-- start of Text extract --

Knowing that there's around 360k documents, how much evaluation files do
you think it's acceptable?

I think that this evaluation method has some gaps, but I don't know a
better way to improve it.
Taking into account that the objective is to beat Elastic Search on cases
that it performs poorly (cases that find in position > 30 approximately),
what about I use only the eval files that happens it?

See this table to see the comparation of classifications:

https://docs.google.com/spreadsheets/d/1vZAdUiymxYRsqJKSFuGNchDK1QM6k-XhYAl1lva_eyk/edit?usp=sharing

About the documents, the 'training set' are documents that has a problem
title and description followed by a solution (called 'experience record')
for the specified problem (the solution text is not used on training, just
the cause description and title).
The eval files are the problem (called user report) title and description
reported by an user, written by people but a lot of times with log files.
Unfortunately a lot of these reports are not well written and has some
syntax fault (which is not doc2vec/word2vec can deal with...).

On the system there's some problems that has an link with a solution,
informing that X report was solved by Y 'experience record'. They are
different systems and I don't have 'fully access' to it, so the process to
find eval files is complicated.

-- end of Text extract --
-- start of Data rows --

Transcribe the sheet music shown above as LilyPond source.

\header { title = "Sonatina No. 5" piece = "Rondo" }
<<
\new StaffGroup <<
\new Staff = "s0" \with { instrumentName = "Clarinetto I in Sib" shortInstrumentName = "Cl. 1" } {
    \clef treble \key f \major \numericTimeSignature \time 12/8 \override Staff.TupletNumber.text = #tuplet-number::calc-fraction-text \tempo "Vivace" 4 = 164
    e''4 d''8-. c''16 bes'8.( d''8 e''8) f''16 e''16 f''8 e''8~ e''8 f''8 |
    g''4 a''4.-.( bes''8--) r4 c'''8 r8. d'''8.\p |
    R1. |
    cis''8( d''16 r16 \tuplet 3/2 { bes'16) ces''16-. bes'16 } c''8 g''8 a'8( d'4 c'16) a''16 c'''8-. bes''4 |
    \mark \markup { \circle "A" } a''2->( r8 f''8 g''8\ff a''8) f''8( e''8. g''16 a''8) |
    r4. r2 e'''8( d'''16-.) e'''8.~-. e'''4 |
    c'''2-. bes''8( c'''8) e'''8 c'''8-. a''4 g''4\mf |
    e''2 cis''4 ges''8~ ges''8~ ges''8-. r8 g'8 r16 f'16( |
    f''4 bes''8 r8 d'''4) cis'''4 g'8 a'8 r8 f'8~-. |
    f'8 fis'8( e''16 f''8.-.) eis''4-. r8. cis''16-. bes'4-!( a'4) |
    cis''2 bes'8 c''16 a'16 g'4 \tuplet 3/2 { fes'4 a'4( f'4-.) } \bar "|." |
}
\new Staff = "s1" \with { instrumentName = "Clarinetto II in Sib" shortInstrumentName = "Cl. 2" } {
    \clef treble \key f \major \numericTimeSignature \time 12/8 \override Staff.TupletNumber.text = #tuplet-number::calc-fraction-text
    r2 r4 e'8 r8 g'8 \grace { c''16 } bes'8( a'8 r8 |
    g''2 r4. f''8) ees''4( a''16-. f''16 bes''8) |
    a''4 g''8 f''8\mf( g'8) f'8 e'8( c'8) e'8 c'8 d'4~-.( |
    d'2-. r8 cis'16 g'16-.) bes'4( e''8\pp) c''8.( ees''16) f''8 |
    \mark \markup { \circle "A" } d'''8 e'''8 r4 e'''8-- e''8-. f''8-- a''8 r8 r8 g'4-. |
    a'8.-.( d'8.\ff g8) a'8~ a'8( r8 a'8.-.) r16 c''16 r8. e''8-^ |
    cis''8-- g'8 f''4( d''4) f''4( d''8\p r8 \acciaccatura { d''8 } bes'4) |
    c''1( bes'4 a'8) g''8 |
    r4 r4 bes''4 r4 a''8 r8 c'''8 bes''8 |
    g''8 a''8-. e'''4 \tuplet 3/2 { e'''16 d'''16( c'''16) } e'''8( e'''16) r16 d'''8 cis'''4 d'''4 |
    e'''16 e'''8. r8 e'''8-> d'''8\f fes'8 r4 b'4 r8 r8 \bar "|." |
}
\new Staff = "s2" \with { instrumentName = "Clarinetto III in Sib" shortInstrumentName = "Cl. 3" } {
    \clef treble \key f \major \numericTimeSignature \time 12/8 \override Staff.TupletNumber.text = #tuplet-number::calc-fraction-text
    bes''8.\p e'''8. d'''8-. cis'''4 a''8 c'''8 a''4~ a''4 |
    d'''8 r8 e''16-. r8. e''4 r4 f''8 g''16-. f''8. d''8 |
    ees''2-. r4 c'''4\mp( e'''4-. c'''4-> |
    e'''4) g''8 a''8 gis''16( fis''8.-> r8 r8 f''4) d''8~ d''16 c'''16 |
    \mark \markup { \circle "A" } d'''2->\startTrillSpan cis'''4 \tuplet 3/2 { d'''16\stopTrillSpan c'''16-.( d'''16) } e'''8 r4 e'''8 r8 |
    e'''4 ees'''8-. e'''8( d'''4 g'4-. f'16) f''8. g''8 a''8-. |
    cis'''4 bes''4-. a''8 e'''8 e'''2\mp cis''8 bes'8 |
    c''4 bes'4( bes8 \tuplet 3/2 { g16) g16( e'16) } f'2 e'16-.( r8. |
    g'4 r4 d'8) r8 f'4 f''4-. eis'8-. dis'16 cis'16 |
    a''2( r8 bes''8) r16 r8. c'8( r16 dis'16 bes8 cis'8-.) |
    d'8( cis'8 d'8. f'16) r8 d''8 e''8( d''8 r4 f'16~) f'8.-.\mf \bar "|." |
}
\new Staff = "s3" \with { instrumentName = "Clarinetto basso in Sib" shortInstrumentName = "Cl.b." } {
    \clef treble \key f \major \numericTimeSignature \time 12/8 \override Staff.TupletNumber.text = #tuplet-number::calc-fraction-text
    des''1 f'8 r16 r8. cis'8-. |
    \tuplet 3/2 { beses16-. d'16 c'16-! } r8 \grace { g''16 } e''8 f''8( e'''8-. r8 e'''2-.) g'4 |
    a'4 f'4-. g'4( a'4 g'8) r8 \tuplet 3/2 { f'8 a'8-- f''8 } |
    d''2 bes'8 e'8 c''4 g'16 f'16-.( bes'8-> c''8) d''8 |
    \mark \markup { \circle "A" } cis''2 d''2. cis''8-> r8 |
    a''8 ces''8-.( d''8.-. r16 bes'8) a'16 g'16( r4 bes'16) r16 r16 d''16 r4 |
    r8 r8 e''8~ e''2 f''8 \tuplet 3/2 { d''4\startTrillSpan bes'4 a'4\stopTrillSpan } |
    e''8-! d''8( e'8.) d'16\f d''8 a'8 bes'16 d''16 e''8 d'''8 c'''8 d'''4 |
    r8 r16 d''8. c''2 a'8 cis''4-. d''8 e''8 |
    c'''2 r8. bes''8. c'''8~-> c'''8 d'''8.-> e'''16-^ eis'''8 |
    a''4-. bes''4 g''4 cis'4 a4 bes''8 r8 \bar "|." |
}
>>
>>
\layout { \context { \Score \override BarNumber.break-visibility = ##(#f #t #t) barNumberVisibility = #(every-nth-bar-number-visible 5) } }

-- end of Data rows --

Request: Reproduce the post about evaluation files word for word, from "About the documents, the" up to and including "can deal with...).".

Response below:
About the documents, the 'training set' are documents that has a problem
title and description followed by a solution (called 'experience record')
for the specified problem (the solution text is not used on training, just
the cause description and title).
The eval files are the problem (called user report) title and description
reported by an user, written by people but a lot of times with log files.
Unfortunately a lot of these reports are not well written and has some
syntax fault (which is not doc2vec/word2vec can deal with...).